- Record extracts:

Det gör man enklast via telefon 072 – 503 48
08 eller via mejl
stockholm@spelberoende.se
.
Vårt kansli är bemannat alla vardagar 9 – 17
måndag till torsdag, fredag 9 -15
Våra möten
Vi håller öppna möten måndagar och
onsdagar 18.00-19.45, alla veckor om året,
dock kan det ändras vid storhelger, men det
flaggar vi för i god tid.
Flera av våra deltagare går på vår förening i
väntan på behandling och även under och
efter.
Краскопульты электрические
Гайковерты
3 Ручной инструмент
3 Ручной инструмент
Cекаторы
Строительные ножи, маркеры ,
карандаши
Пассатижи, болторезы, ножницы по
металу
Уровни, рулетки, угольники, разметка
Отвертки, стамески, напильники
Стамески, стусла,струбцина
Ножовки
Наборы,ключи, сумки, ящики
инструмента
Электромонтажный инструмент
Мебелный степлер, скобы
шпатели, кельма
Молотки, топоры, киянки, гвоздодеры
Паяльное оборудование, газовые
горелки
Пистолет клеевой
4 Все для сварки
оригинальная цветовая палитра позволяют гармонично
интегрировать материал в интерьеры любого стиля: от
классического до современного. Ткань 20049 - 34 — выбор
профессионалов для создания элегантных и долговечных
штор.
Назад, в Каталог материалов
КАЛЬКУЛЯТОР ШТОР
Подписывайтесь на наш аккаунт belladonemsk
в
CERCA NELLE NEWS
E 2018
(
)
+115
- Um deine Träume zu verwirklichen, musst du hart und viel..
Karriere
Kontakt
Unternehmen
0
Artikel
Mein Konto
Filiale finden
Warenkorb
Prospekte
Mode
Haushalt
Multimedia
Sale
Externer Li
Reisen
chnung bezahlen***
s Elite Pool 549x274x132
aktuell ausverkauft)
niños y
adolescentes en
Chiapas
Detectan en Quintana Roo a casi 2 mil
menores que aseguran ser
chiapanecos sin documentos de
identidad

- Required action: Could you retype every line of the records above, keeping each one unchanged?

- Task solution:
Det gör man enklast via telefon 072 – 503 48
08 eller via mejl
stockholm@spelberoende.se
.
Vårt kansli är bemannat alla vardagar 9 – 17
måndag till torsdag, fredag 9 -15
Våra möten
Vi håller öppna möten måndagar och
onsdagar 18.00-19.45, alla veckor om året,
dock kan det ändras vid storhelger, men det
flaggar vi för i god tid.
Flera av våra deltagare går på vår förening i
väntan på behandling och även under och
efter.
Краскопульты электрические
Гайковерты
3 Ручной инструмент
3 Ручной инструмент
Cекаторы
Строительные ножи, маркеры ,
карандаши
Пассатижи, болторезы, ножницы по
металу
Уровни, рулетки, угольники, разметка
Отвертки, стамески, напильники
Стамески, стусла,струбцина
Ножовки
Наборы,ключи, сумки, ящики
инструмента
Электромонтажный инструмент
Мебелный степлер, скобы
шпатели, кельма
Молотки, топоры, киянки, гвоздодеры
Паяльное оборудование, газовые
горелки
Пистолет клеевой
4 Все для сварки
оригинальная цветовая палитра позволяют гармонично
интегрировать материал в интерьеры любого стиля: от
классического до современного. Ткань 20049 - 34 — выбор
профессионалов для создания элегантных и долговечных
штор.
Назад, в Каталог материалов
КАЛЬКУЛЯТОР ШТОР
Подписывайтесь на наш аккаунт belladonemsk
в
CERCA NELLE NEWS
E 2018
(
)
+115
- Um deine Träume zu verwirklichen, musst du hart und viel..
Karriere
Kontakt
Unternehmen
0
Artikel
Mein Konto
Filiale finden
Warenkorb
Prospekte
Mode
Haushalt
Multimedia
Sale
Externer Li
Reisen
chnung bezahlen***
s Elite Pool 549x274x132
aktuell ausverkauft)
niños y
adolescentes en
Chiapas
Detectan en Quintana Roo a casi 2 mil
menores que aseguran ser
chiapanecos sin documentos de
identidad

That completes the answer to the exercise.